In Figure 1, the response of the Poly-Cu-o-TAPP modified electrodes in HClO4 and NaClO4 is shown. The electrode shows an enhancement in current in both media. In HClO4, the current increases in ca. 20 mA, when the system is illuminated. In NaClO4, where the electrode is less active, the increase in the current is ca. 5 mA. However, this increase is practically constant (ca. 13%) compared with the maximum current observed at -600 mV vs. Ag|AgCl. Then, in this case, the effect of the light is the same in both electrolytes. On the other hand, the Poly-Ni-o-TAPP-modified electrode (Figure 2) shows a different behavior. Only in HClO4 we can find an effect. In this case, the enhancement at -600 mV is ca. 110 mA, indicating an increase of ca. 35%. In the case of NaClO4, there is no effect found, either with or without light. The reason for those differences is not known at present and is under research. The voltammetric responses of poly-Cu-o-TAPP in HClO4 and NaClO4 are different as shown in Figure 1. In our previous papers [13, 14] we compared the kinetics of polymerization of poly-Cu-o-TAPP and poly-Ni-o-TAPP and its morphology (by AFM). In the case of the poly-Cu-o-TAPP, the kinetics of polymerization is slower than that of the other complex, and its morphology corresponds to a compact and thin film. Probably, when the polymer is protonated, electrostatic repulsion causes its layers to be more separated, generating more available active sites for the reaction. In the case of the Ni-o-TAPP, where the kinetics of polymerization is faster and the morphology corresponds to a more porous electrode, this effect is smaller. Data from Table 1 were obtained by electrochemical impedance spectroscopy [12]. In this Table it is possible to see a noticeable change in the concentration of redox sites when the pH of the media is acid or neutral. As mentioned above, this effect is more pronounced in the case of poly-Cu-o-TAPP.
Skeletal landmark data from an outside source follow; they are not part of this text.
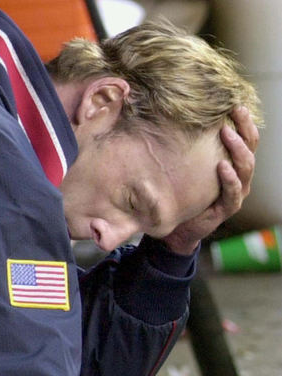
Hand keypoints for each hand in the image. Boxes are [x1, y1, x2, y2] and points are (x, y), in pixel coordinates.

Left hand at [163, 106, 259, 254]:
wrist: (179, 227)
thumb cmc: (183, 192)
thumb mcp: (186, 164)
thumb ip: (187, 144)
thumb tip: (171, 111)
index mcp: (233, 161)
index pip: (246, 136)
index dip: (244, 119)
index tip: (234, 101)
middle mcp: (239, 174)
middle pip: (250, 147)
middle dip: (244, 127)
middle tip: (235, 110)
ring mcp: (236, 191)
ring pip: (246, 167)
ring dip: (237, 148)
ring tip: (227, 133)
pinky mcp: (228, 208)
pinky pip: (233, 192)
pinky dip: (230, 179)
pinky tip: (222, 167)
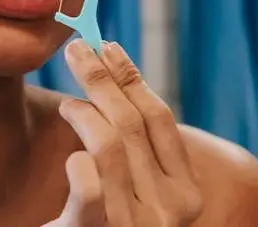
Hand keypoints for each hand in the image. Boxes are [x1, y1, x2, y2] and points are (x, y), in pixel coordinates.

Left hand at [44, 40, 203, 225]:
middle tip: (76, 50)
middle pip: (132, 123)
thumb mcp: (138, 189)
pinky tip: (71, 155)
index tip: (108, 46)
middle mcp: (169, 213)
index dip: (132, 78)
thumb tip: (115, 68)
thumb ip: (138, 148)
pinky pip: (89, 188)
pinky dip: (78, 162)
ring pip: (110, 146)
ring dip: (84, 112)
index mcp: (187, 196)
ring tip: (69, 106)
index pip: (160, 119)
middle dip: (101, 78)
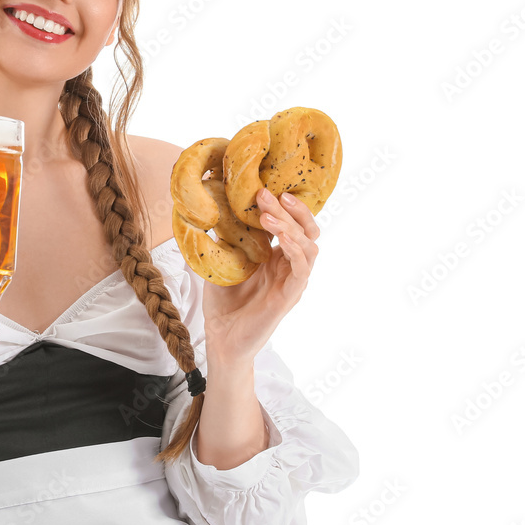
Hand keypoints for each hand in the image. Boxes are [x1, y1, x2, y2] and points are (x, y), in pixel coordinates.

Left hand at [200, 187, 320, 364]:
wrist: (221, 337)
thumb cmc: (223, 302)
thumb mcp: (222, 262)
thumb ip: (226, 238)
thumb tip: (215, 205)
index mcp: (275, 255)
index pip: (290, 223)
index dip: (283, 205)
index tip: (264, 188)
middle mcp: (288, 265)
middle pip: (305, 229)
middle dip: (290, 208)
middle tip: (266, 193)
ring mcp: (292, 280)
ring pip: (308, 245)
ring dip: (291, 226)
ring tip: (268, 214)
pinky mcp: (290, 295)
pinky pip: (302, 268)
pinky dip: (295, 249)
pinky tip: (281, 237)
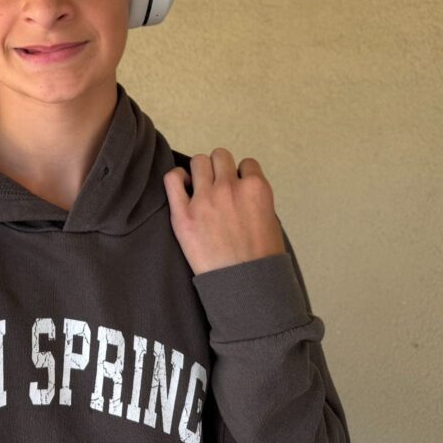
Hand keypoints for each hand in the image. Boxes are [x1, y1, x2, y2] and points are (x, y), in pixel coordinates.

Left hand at [163, 148, 284, 274]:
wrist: (245, 286)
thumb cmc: (260, 260)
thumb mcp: (270, 221)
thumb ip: (254, 199)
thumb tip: (240, 191)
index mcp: (256, 188)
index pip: (246, 164)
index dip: (241, 176)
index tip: (238, 188)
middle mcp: (230, 188)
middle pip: (220, 156)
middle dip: (220, 169)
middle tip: (217, 186)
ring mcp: (205, 199)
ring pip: (199, 161)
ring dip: (200, 171)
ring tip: (199, 187)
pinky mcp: (183, 214)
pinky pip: (172, 179)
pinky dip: (176, 178)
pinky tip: (182, 187)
Fig.1: Polarization curves of Poly-Cu-o-TAPP-o-TAPP on reduction of 0.1 M nitrite at 5mVs-1 A) 0.5M HClO4; B) 0.5M NaClO4.
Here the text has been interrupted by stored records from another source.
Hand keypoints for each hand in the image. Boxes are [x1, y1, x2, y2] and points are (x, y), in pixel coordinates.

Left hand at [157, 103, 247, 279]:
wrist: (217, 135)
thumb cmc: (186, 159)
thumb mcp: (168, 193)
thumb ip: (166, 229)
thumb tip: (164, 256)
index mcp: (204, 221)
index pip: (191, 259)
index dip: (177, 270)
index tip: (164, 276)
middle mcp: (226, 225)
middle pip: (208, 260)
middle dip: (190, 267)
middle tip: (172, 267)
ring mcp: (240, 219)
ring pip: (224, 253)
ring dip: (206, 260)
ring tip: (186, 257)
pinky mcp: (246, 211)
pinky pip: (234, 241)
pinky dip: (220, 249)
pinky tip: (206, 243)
Fig. 2: Polarization curves of Poly-Ni-o-TAPP-o-TAPP on reduction of 0.1 M nitrite at 5mVs-1 A) 0.5M HClO4; B) 0.5M NaClO4

On the other hand, in order to discard the effect of the heat in the response of the illuminated electrodes, the same experiment was performed with an electrolyte heated at the same temperature produced by the lamp, but in the absence of light, and no effect was observed. The products of the reaction under illumination are the same as those obtained in darkness. At this time we are working with M-porphyrins (M = Ni, Cu and Zn) in the presence of a sensitizer using two techniques, photoelectrochemistry and flash photolysis, in order to elucidate the "true" effect of the light in the enhancement of the electrocatalytic activity and the mechanisms involved.
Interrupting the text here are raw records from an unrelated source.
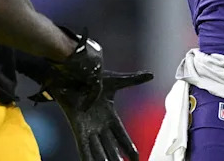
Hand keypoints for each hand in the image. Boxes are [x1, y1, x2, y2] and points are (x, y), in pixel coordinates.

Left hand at [37, 69, 153, 160]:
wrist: (73, 72)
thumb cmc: (90, 76)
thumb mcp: (115, 80)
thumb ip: (133, 80)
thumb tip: (151, 75)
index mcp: (109, 115)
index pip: (122, 136)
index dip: (129, 148)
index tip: (136, 159)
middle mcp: (99, 124)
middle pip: (111, 147)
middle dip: (116, 159)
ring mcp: (88, 127)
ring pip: (98, 151)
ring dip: (104, 160)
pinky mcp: (77, 127)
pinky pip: (83, 146)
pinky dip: (86, 156)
The polymeric modified electrodes of ortho-M-tetraaminoporphyrins (M= Cu, Ni) show an increase in current toward the reduction of nitrite when the electrode is exposed to light. The short lifetimes of the porphyrins used in this work show a small effect which can be measured, however. In the case of poly-Ni-o-TAPP, light has no effect in NaClO4, but the reason is not yet understood.


The authors acknowledge support under Fondecyt project 1010695, and interesting discussion by Professor Guillermo Ferraudi. F.A. acknowledges "Beca de Ayuda de Tesis Doctoral" Conicyt, 2002.